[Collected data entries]

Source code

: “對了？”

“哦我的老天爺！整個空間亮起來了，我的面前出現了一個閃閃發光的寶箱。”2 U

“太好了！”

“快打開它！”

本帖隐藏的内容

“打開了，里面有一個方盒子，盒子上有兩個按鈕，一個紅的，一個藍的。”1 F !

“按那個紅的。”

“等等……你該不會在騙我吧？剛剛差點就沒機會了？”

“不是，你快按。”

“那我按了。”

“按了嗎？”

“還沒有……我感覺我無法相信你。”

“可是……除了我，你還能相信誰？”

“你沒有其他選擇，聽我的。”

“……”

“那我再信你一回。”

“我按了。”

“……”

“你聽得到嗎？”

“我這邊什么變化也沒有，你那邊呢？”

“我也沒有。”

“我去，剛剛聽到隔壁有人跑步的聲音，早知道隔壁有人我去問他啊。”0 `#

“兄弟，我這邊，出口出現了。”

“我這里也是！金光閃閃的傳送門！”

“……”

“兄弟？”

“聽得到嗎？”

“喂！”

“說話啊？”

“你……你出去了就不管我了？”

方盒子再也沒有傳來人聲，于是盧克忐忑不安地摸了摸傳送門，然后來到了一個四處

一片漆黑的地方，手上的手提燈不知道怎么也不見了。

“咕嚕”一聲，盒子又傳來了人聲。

---

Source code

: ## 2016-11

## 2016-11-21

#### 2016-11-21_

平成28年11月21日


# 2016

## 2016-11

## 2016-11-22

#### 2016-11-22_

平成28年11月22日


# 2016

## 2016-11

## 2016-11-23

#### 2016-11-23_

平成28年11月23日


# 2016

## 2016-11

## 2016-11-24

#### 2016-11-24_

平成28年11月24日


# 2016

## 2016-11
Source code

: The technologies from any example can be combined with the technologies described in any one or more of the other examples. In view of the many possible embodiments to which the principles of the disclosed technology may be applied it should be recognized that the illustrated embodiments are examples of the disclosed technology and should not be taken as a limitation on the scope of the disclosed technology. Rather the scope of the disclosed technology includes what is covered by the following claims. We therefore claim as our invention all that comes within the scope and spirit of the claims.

### Instructions for the task
Express the lines of the items above as a JSON list of strings, one string per line and no strings for blank lines. Begin at the line that contains "平成28年11月24日" and stop after the line that contains "of the claims.".

### Written answer
[
  "平成28年11月24日",
  "# 2016",
  "## 2016-11",
  "Source code",
  ": The technologies from any example can be combined with the technologies described in any one or more of the other examples. In view of the many possible embodiments to which the principles of the disclosed technology may be applied it should be recognized that the illustrated embodiments are examples of the disclosed technology and should not be taken as a limitation on the scope of the disclosed technology. Rather the scope of the disclosed technology includes what is covered by the following claims. We therefore claim as our invention all that comes within the scope and spirit of the claims."
]